[Source records]
——

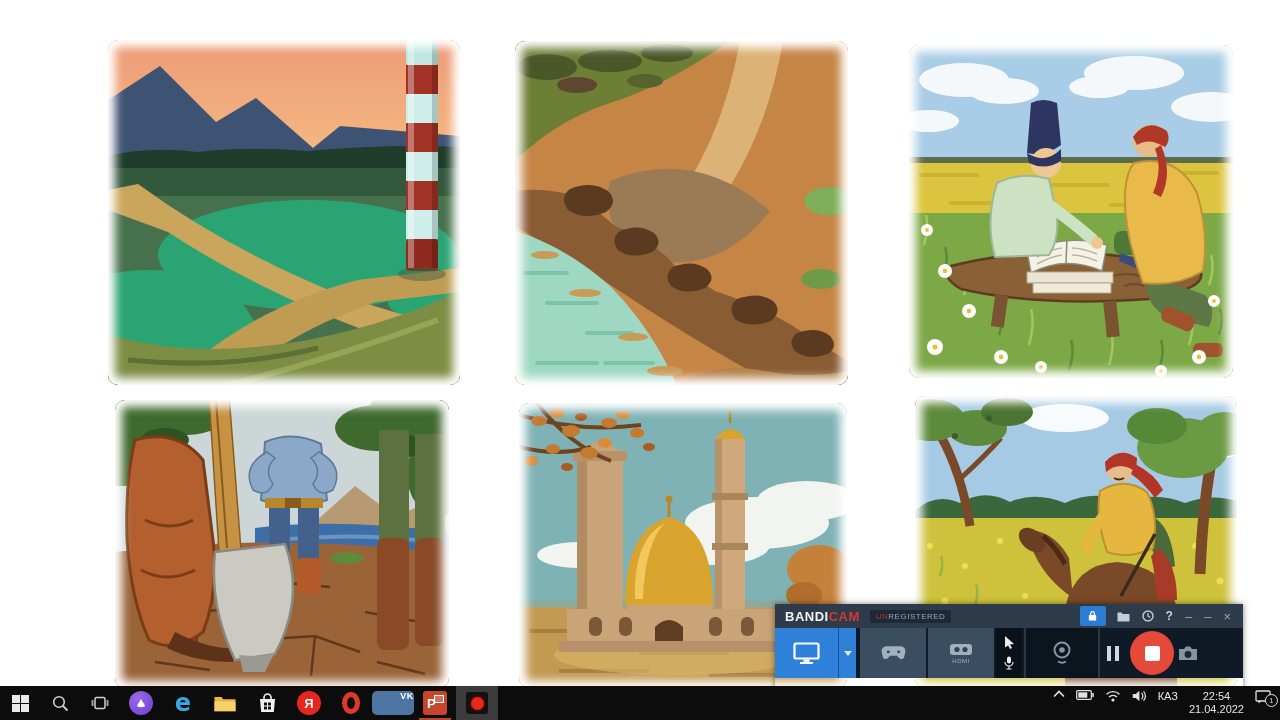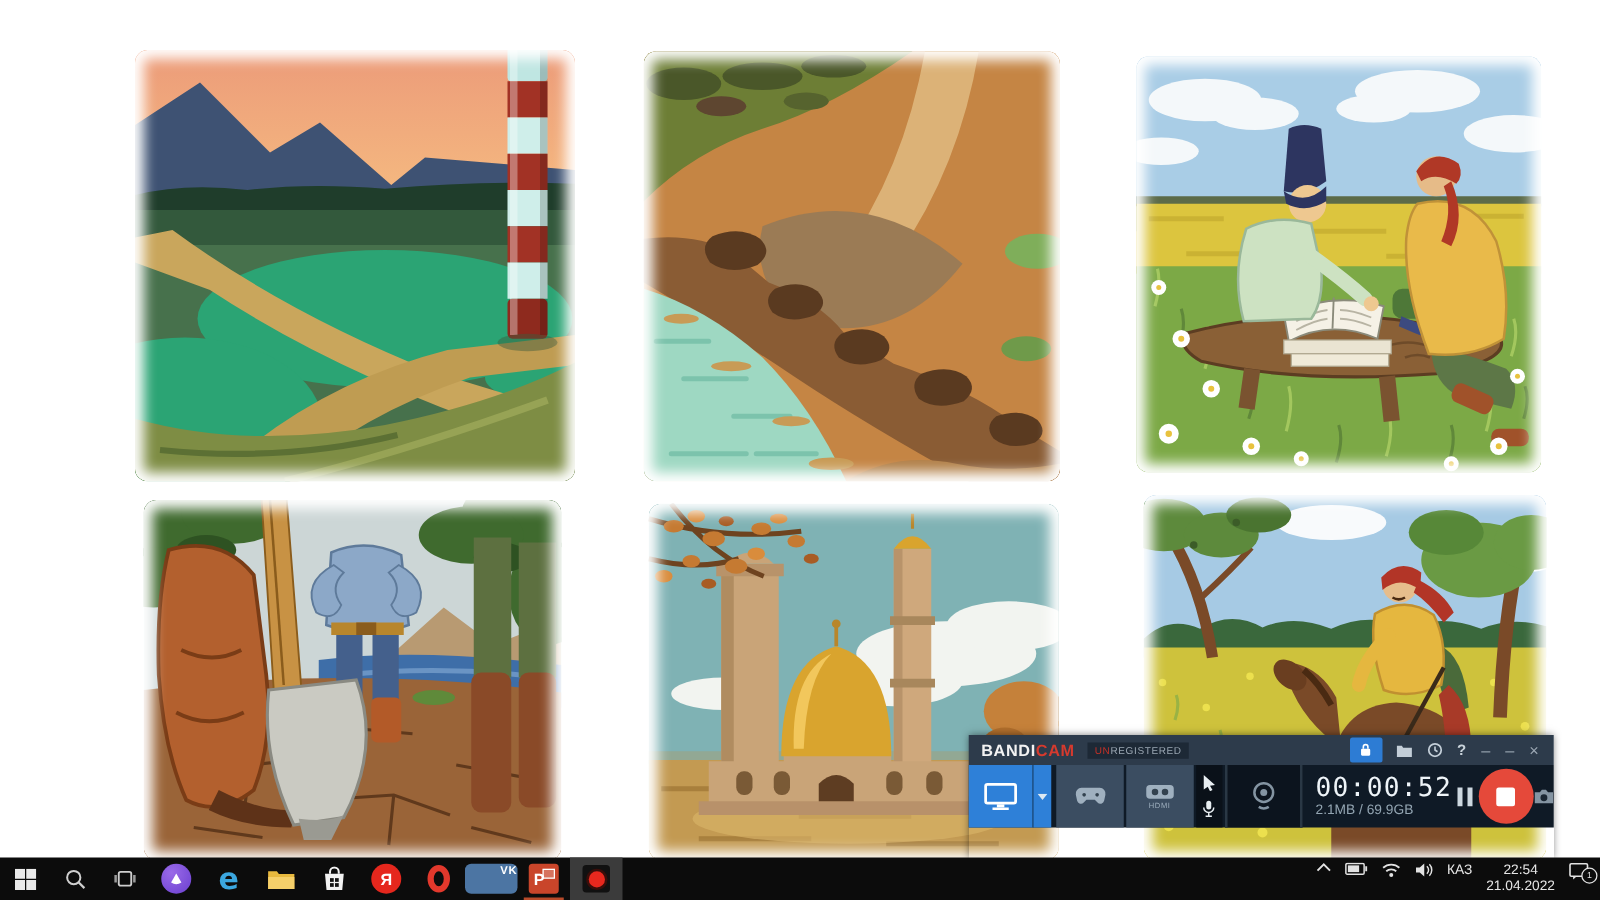--- a/index.html
+++ b/index.html
@@ -12,21 +12,21 @@
   .watermark{position:absolute;left:512px;top:2px;font-size:21px;font-weight:bold;letter-spacing:1px;
     color:#8f8f8f;text-shadow:-1px -1px 0 #fff,1px -1px 0 #fff,-1px 1px 0 #fff,1px 1px 0 #fff,0 2px 3px rgba(0,0,0,.25);}
 
   
   .pic{position:absolute;border-radius:10px;overflow:hidden;z-index:1;background:#fff;}
   .pic svg{display:block;}
   .feather{position:absolute;inset:0;border-radius:10px;pointer-events:none;
     box-shadow:inset 0 0 10px 7px #ffffff;}
 
   
-  .bdc{position:absolute;left:775px;top:588px;width:468px;height:98px;z-index:5;
+  .bdc{position:absolute;left:775px;top:604px;width:468px;height:98px;z-index:5;
     font-family:"Liberation Sans",sans-serif;box-shadow:0 0 6px rgba(0,0,0,.5);}
   .bdc-titlebar{height:24px;background:#2d3b4b;display:flex;align-items:center;padding:0 6px 0 10px;box-sizing:border-box;}
   .bdc-logo{font-size:13px;font-weight:bold;letter-spacing:.5px;}
   .bdc-logo .w{color:#f2f2f2;} .bdc-logo .r{color:#d63a2e;}
   .bdc-badge{margin-left:10px;background:#1d2936;border-radius:0;padding:2px 6px;font-size:8px;font-weight:normal;letter-spacing:.5px;}
   .bdc-badge .r{color:#c23127;} .bdc-badge .g{color:#9aa6b2;}
   .bdc-titlebar .sp{flex:1;}
   .tb-ic{display:flex;align-items:center;justify-content:center;margin:0 6px;cursor:pointer;}
   .lock-box{background:#2d7cd4;width:26px;height:20px;border-radius:2px;margin:0 5px;}
   .bdc-q{color:#c8d2da;font-weight:bold;font-size:12px;}
@@ -503,24 +503,20 @@
           <path d="M1 6 a4 4 0 0 0 8 0 M5 10.5 V13 M2.5 13 h5" stroke="#e8eef2" stroke-width="1.2" fill="none"></path>
         </svg>
       </div>
       <div class="webcam-box">
         <svg width="22" height="24" viewBox="0 0 22 24">
           <circle cx="11" cy="9" r="7.5" fill="none" stroke="#8494a2" stroke-width="2"></circle>
           <circle cx="11" cy="9" r="2.8" fill="#8494a2"></circle>
           <path d="M7 20.5 q4 2.5 8 0" stroke="#8494a2" stroke-width="2" fill="none"></path>
         </svg>
       </div>
-      <div class="timer-col">
-        <div class="bdc-timer">00:00:52</div>
-        <div class="bdc-size">2.1MB / 69.9GB</div>
-      </div>
       <div class="pause-btn">
           <i></i>
           <i></i>
         </div>
       <div class="stop-wrap">
         <div class="stop-btn">
           <div class="stop-sq"></div>
         </div>
       </div>
       <div class="cam-wrap">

——

Search the data above and return each line in which "inset" occurs.

   .feather{position:absolute;inset:0;border-radius:10px;pointer-events:none;
     box-shadow:inset 0 0 10px 7px #ffffff;}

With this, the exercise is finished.